Selon l’armée de l’air ukrainienne, il s’agit de la troisième importante salve de missiles ciblant Kyiv en à peine plus de deux semaines. L’intensité et la fréquence des attaques ont augmenté de façon notable depuis que les alliés occidentaux ont commencé à livrer des systèmes d’armes auparavant restreints à l’armée ukrainienne.
La Mission de surveillance des droits de l’homme des Nations Unies en Ukraine a condamné les frappes, notant que les attaques délibérées contre des cibles civiles constituent potentiellement des crimes de guerre selon le droit humanitaire international. Leur évaluation préliminaire indique qu’au moins un missile a directement frappé un immeuble résidentiel plutôt que de tomber comme débris intercepté.
Dr. Irina Kostyuk de l’Hôpital pour enfants Okhmatdyt de Kyiv a décrit des scènes de chaos lorsque les patients ont été évacués vers les abris souterrains. « Nous avons dû déplacer des enfants gravement malades en plein traitement, » m’a-t-elle confié tandis que les générateurs d’urgence bourdonnaient en arrière-plan. « Certaines de nos fenêtres ont été soufflées, et nous avons eu des blessures mineures parmi le personnel, mais heureusement aucun patient n’a été blessé. »

> Travail demandé:
(a) Répondez aux questions suivantes d'après le texte sur les frappes de missiles contre Kyiv.
(i) Selon l'armée de l'air ukrainienne, quel rang occupe cette salve parmi les salves importantes visant Kyiv en à peine plus de deux semaines ?
(ii) Qu'indique l'évaluation préliminaire de la Mission de surveillance des droits de l'homme des Nations Unies ?
(iii) Dans quel hôpital travaille Dr. Irina Kostyuk ?
(b) Poursuivez le texte sur les frappes de missiles contre Kyiv à partir de sa dernière phrase.

> Entrées de données:
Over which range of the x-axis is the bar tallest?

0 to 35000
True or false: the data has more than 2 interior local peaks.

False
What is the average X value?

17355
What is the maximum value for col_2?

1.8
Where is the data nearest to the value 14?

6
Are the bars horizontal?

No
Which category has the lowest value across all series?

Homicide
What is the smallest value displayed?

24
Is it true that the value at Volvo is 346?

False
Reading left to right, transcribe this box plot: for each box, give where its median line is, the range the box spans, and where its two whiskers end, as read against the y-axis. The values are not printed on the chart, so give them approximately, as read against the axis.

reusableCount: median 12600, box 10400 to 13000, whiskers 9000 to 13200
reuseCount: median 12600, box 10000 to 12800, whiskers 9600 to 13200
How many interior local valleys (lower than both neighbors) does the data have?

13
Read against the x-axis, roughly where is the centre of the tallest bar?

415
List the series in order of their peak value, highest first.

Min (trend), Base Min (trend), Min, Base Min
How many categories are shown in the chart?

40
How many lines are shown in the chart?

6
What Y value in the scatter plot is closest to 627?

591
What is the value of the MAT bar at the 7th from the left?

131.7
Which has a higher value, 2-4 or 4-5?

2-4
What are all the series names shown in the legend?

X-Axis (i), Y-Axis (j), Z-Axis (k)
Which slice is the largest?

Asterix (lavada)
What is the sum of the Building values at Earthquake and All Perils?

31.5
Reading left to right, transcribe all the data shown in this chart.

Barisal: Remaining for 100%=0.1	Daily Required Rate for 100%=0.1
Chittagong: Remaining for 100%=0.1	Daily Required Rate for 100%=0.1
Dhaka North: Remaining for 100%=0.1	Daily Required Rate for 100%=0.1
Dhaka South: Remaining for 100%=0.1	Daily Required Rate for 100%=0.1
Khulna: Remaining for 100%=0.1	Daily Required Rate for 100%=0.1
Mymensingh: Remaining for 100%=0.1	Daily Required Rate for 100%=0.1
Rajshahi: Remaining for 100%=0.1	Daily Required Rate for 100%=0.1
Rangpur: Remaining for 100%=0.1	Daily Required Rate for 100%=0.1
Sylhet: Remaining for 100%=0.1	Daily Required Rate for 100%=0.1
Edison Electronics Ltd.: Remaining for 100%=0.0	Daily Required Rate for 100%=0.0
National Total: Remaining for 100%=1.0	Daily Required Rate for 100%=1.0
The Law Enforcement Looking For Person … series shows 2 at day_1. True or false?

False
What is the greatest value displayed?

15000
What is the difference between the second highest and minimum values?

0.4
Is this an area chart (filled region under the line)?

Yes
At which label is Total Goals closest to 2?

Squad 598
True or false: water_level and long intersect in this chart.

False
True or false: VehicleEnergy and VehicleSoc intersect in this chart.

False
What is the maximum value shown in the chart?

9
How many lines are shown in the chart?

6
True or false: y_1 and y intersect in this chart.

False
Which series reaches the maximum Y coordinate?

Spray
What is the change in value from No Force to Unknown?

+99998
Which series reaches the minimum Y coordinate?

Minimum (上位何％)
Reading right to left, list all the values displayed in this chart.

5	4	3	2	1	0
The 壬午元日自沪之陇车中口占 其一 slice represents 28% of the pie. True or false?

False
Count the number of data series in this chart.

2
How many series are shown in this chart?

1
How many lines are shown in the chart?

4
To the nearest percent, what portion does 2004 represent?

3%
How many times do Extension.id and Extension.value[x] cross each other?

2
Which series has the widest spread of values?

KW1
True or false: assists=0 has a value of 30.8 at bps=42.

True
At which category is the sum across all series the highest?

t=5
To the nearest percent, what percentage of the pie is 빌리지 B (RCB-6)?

> Résultats par tâche:
(a)
(i) Il s'agit de la troisième importante salve de missiles ciblant Kyiv en à peine plus de deux semaines.
(ii) Au moins un missile a directement frappé un immeuble résidentiel plutôt que de tomber comme débris intercepté.
(iii) À l'Hôpital pour enfants Okhmatdyt de Kyiv.

(b)
Les analystes militaires que j’ai consultés suggèrent que le moment porte une signification stratégique au-delà du simple terrorisme. « La Russie tente de dégrader le moral ukrainien tout en signalant aux partenaires occidentaux le coût de leur soutien continu, » explique Viktor Sokolov, consultant en défense anciennement des services de sécurité ukrainiens. « Ces frappes contre Kyiv servent à la fois des objectifs psychologiques et militaires pratiques. »
Le bilan économique continue de s’alourdir. La Chambre de commerce de Kyiv estime que chaque attaque majeure coûte à l’économie locale environ 30 millions de dollars en dommages immédiats et en productivité perdue. Pendant ce temps, le PIB de l’Ukraine s’est contracté de près de 30% depuis le début de l’invasion à grande échelle en février 2022, selon les chiffres de la Banque mondiale.
Les équipes de reconstruction étaient déjà au travail dès midi, réparant les bâtiments endommagés et dégageant les débris. Cette résilience est devenue caractéristique de la réponse de Kyiv aux bombardements répétés.
Le gouvernement ukrainien a demandé à plusieurs reprises des systèmes de défense aérienne supplémentaires aux alliés occidentaux. Actuellement, la capitale s’appuie sur un patchwork de systèmes S-300 d’ère soviétique aux côtés d’équipements occidentaux plus modernes comme les batteries NASAMS et Patriot. Cependant, les responsables militaires reconnaissent qu’ils manquent de couverture suffisante pour protéger simultanément toutes les zones urbaines.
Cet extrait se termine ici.